== Data to process ==

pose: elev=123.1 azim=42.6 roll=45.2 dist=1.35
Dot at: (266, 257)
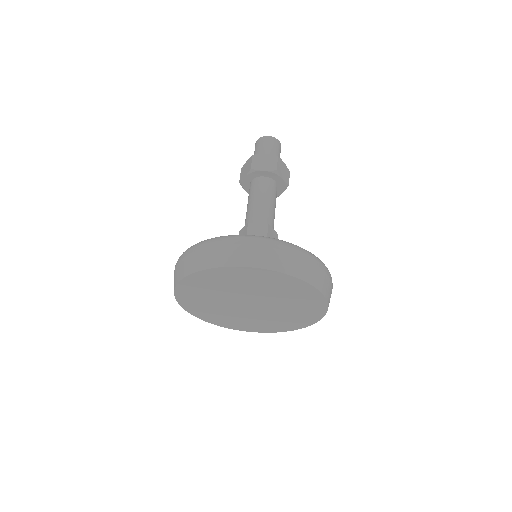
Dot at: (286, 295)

===
== Data to process ==

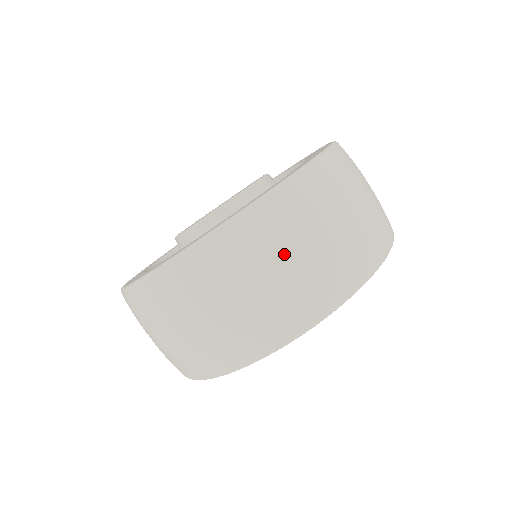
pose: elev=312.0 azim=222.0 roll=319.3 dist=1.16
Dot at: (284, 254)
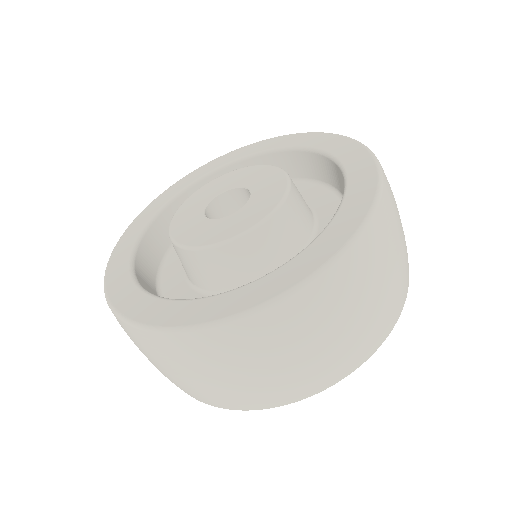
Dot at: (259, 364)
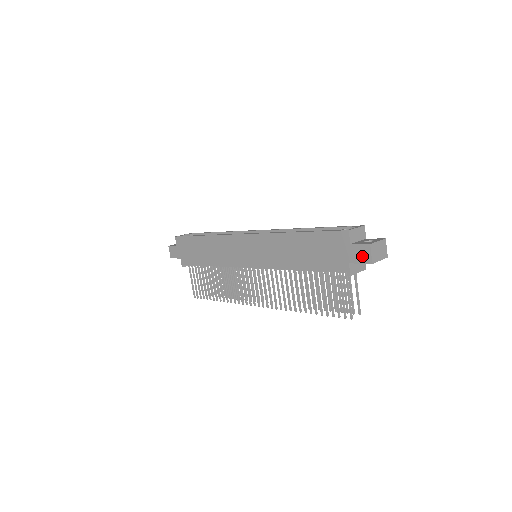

===

Begin at the line that has "pose: elev=123.1 azim=42.6" and stop after the line that has "Dot at: (286, 295)". Write those lines out again, swapping "roll" for "tilt" and changing nothing else, and omit the pictures.

_Response below_:
pose: elev=123.1 azim=42.6 tilt=45.2 dist=1.35
Dot at: (266, 257)
Dot at: (286, 295)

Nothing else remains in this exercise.